A treacherous and base Villain, executed at Tyburn, 11th of March, 1768, for robbing and setting fire to his Benefactor's House
EARLY in life Sampson gave proofs of an extraordinary genius for drawing, to which his friends afforded proper encouragement, and his progress in the art was exceedingly rapid. The youth's uncommon talents being mentioned to the Duke of Richmond, his Grace engaged him in his service on very liberal terms, and employed masters properly qualified to afford every possible improvement to his fine genius. Afterwards the Duke warmly recommended Sampson to the patronage of the Right Honourable General Conway, who appointed him one of the draughtsmen to the Tower.
The greatest part of his time that was not engaged in a necessary attention to the duties of his office Sampson employed in making copies of the natural curiosities in the British Museum and in the conversation of learned and ingenious men, by whom that celebrated library was frequented; and he was so highly esteemed, both by the Duke of Richmond and General Conway, that he had free access to them on all occasions. Having married an upper servant in the General's family, he appeared to live in a state of great felicity; but unfortunately he maintained an illicit intercourse with some women of debauched principles, whose extravagances involved him in many embarrassments.

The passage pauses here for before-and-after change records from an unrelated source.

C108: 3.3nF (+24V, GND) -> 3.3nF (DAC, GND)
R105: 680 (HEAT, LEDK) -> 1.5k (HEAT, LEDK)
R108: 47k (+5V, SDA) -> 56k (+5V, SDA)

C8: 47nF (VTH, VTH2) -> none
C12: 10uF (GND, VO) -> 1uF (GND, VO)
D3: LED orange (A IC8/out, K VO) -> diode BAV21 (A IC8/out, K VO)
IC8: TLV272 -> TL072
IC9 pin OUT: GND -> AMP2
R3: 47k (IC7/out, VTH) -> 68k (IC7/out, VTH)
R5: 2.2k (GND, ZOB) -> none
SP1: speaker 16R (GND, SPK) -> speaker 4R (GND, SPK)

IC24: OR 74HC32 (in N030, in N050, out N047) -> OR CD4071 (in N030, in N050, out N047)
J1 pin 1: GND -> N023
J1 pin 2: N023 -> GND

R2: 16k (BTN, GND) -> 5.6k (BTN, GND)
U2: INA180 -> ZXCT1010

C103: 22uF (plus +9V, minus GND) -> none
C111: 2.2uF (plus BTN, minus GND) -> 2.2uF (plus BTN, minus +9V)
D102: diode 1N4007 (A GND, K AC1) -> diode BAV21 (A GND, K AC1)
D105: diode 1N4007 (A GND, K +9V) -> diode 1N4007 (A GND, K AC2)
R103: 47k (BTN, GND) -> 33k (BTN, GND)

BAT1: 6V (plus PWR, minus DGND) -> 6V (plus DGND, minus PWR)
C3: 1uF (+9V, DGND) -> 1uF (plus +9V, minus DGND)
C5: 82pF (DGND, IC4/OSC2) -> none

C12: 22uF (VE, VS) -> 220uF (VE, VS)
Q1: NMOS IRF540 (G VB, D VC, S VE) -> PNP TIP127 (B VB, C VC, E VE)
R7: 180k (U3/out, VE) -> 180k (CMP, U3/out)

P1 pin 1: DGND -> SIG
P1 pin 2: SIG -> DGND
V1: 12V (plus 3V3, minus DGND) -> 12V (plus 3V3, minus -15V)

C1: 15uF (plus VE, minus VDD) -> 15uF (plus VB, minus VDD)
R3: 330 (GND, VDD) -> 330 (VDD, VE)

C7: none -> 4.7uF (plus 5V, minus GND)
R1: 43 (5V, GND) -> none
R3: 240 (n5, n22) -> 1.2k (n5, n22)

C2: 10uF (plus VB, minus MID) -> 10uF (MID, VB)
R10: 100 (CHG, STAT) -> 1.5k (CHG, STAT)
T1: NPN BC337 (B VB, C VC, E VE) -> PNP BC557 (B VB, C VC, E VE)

Being allowed the liberty of amusing himself in the General's library, he learned that money and papers of consequence were kept there; and this tempted him to the fatal resolution of robbing his benefactor and setting fire to the house, as a means of covering up his guilt. Having concealed himself in the house, he waited till he supposed the family had retired to rest, and then entered the library, where he stole property to a considerable amount and set fire to some of the furniture.
About six in the morning the General was alarmed by the cry of "Fire!" and perceived smoke issuing from the library; but he would not permit the door to be opened till the engines arrived, lest the flames should burst out and communicate to the other parts of the building. The engines being ready to play, he directed the firemen to use their endeavours to secure a writing-table that stood in a corner of the room, several bank-notes being deposited in a drawer thereof. This table was brought out, part of it being burned, and the drawer open in which the bank-notes had been deposited. The General put all the papers he found in the drawer into his pocket.
When the confusion occasioned by the supposed accident had subsided, the General examined the papers taken out of the drawer, and missing a bank-note of five hundred pounds, and four of one hundred pounds each, concluded that the room had been fired for the purpose of concealing the robbery.
All the domestics in the house had lived many years in the General's service, and he had the firmest confidence in their fidelity; but in order to secure his property, and discover the author of the horrid fact, which he strongly suspected to have been committed by some person well acquainted with his house, he made application to the bank, where he learned that the note for five hundred pounds had been already changed for others of smaller value; and, from the description of the person who had changed it, his suspicions were fixed on Sampson.
It was now determined that Mr Camp, who had received the note, and Mr Lambert, who had delivered the smaller ones on Camp's ticket, should attend at the Duke of Richmond's house at an appointed hour.
The Duke sent a servant to Sampson's lodgings, desiring to see him on business; and he presently attended, and entered into conversation on different subjects with his Grace and General Conway. The above-mentioned clerks of the bank were introduced, and, immediately recognising the person of Sampson, a signal was made that had been before agreed on; in consequence of which the General accused Sampson of the robbery and setting fire to the library. For some time he steadily denied the charge, but, finding no possibility of confuting the evidence of Camp and Lambert, he at length confessed all the particulars of his guilt.
Sampson's lodgings at Pimlico were searched, and the two notes received at the bank and the four stolen from the drawer of the writing-table were found. The delinquent, being taken before Sir John Fielding, was committed to Newgate in order for trial, which came on at the following sessions at the Old Bailey, when he was convicted, and sentenced to be hanged.
While he remained in Newgate he regularly attended prayers in the chapel, and on the morning of his execution he received the Sacrament. The passage of carriages being obstructed by the pavement being broken up in Holborn, Sampson was conveyed through Smithfield, Cow Cross, Turnmill Street and the King's Road to Tyburn, where he acknowledged the justice of his sentence, and, after some time employed in prayer, suffered the punishment due to his offences, on 11th March, 1768.